▸ Complete the following:
A. Decide whether each statement below agrees with the text on smart doorbells. Answer yes or no for each, and quote the words from the text that settle it.
(i) The MIT researchers found that strangers knocking on doors was the most frequent topic on the Neighbors app.
(ii) Stand-your-ground laws exist in at least thirty-one US states.
(iii) The Knock Detection feature of the Ring Peephole Cam measures vibrations with a built-in accelerometer.
B. Write out the text on smart doorbells from "Bernhard Siegert writes" to "it remains closed.", substituting "unwarranted" for "warrantless" wherever it appears.

▸ Text segment:

※ ※ ※

Bernhard Siegert writes about the door itself as a media technology precisely because it separates an outside from an inside.57 In the United States, the doorway of a private home legally “delineat[es] the Fourth Amendment threshold.” It is an architectural boundary of juridical significance. Simply put, the Fourth Amendment establishes one’s right to be protected from unreasonable searches, seizures, and arrests without a warrant, and ensures a “reasonable expectation of privacy” in one’s home.58 It has been used to dispute warrantless searches of physical homes as well as private electronic data.59 Whether a door is open or closed can make all the difference in averting warrantless entry by police.60 But through the smart doorbell, the door itself becomes a de facto surveillance and reporting node—even if it remains closed.

For one, the physical door turns into a sensor. Designed to replace peepholes in apartment doors with a multisensing probe, every Ring Peephole Cam comes with Knock Detection, a feature that measures vibrations with a built-in accelerometer, and triggers a mobile notification and live recording.61 Yet the knock itself has been deemed a threat to the single-family home. In a survey of some 850,000 Los Angeles posts on the Neighbors app between 2016 and 2020, MIT researchers found a generalized suspicion of “strangers knocking on doors”; this mundane activity was the second-most frequent topic on the app, after parcel theft.62 “Who is this guy and why does he knock on the door instead of ringing the doorbell? Seems shady to me,” posts one wary Neighbor, attaching a high-resolution fisheye screenshot of what researchers later deemed completely innocuous. The researchers concluded that Ring’s Neighbors app fuels a rampant culture of suspicion (often directed toward people of color) and “participatory mass surveillance,” particularly in white, propertied enclaves.63

The act of ringing, knocking, or otherwise addressing a stranger’s door is significantly more dangerous for people of color than for white homeowners. Ringing a bell for fun, or knocking on the wrong door by accident, has resulted in disproportionate and often deadly violence against people of color across the US. In the fall of 2025 alone, an eleven-year-old boy was fatally shot in the back by a military veteran for playing “ding dong ditch” in a Houston neighborhood, while in Whitestown, Indiana, a Guatemalan housecleaner was killed after she rang the wrong doorbell.64 In 2023, a Black high school student in Kansas City was shot while trying to pick up his younger siblings from the wrong address, prompting then–vice president Kamala Harris to announce on X: “Let’s be clear: No child should ever live in fear of being shot for ringing the wrong doorbell.”65 Yet this shoot-first, ask-later violence is often not only tolerated but partly shielded under self-defense laws. The home is legally rendered a private fortress through the common-law Castle Doctrine, an “affirmative [defense] for individuals charged with criminal homicide” while defending their property.66 Additionally, stand-your-ground laws exist in at least thirty-one US states, including Texas and Indiana, removing the common-law duty to retreat before resorting to deadly force.67 Across the United States, quantitative research has found that “expanding people’s right to use deadly force has not reduced crime on average”—in some states, such as Florida, it is associated with increases in homicides.68

As Ring vision enables the militarized coverage of public space, self-defense laws such as stand-your-ground reinforce the asymmetry of one-way viewing, effectively inviting homeowners to draw a gun before even opening their door. In a speculative future where Ring systems are fully integrated into a surveillance state, smart doorbell technology would abet the shooting of strangers and reinforce the castle doctrine as far as the doorbell could see. This future already runs rife in #selfdefense forums: in “Castle Doctrine: What you NEED to know to NOT go to prison,” a YouTube video commenter emphasizes that “there is no gray area when it comes to my home. Other places maybe, but my home there is NO doubt about when I would have a right to shoot.”69

Despite the appearance of objectivity, the enforcement of such laws reproduces racial bias in practice. In a 2021 study of self-defense claims in Florida, such “claims under stand-your-ground law were more often denied when victims were White, especially when claimants were racial minorities.”70 The enactment of castle rights, then, clearly depends on the color of your skin, or your visa status. This year, as we have seen with increasing frequency, Immigration and Customs Enforcement (ICE) and border patrol agents have used brute force to enter the homes, cars, and private spaces of immigrants (and US citizens) without presenting judicial warrants. To be clear, knocking before entering is a legal requirement for federal agents with a valid warrant. In practice, however, this requirement has been eroded over the past decade through the expansion of “no-knock warrants” and, more recently, “warrantless home abduction.”71 This needs no reminder in an era of mass deportation and surveillance, where so many undocumented immigrants, protesting citizens, and students advocating for Palestinian freedom—Mahmoud Khalil, Mohsen Mahdawi, Leqaa Kordia, Ranjani Srinivasan, Yunseo Chung, and others—have been ensnared by the disciplinary dragnet.

※ ※ ※

▸ Provided data:
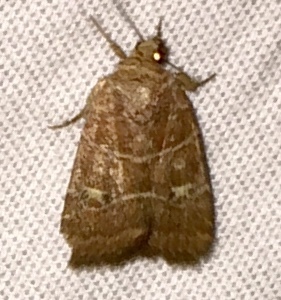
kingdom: Animalia
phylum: Arthropoda
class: Insecta
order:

※ ※ ※

▸ Answers below:
A.
(i) No: "this mundane activity was the second-most frequent topic on the app, after parcel theft."
(ii) Yes: "stand-your-ground laws exist in at least thirty-one US states, including Texas and Indiana"
(iii) Yes: "a feature that measures vibrations with a built-in accelerometer"

B.
Bernhard Siegert writes about the door itself as a media technology precisely because it separates an outside from an inside.57 In the United States, the doorway of a private home legally “delineat[es] the Fourth Amendment threshold.” It is an architectural boundary of juridical significance. Simply put, the Fourth Amendment establishes one’s right to be protected from unreasonable searches, seizures, and arrests without a warrant, and ensures a “reasonable expectation of privacy” in one’s home.58 It has been used to dispute unwarranted searches of physical homes as well as private electronic data.59 Whether a door is open or closed can make all the difference in averting unwarranted entry by police.60 But through the smart doorbell, the door itself becomes a de facto surveillance and reporting node—even if it remains closed.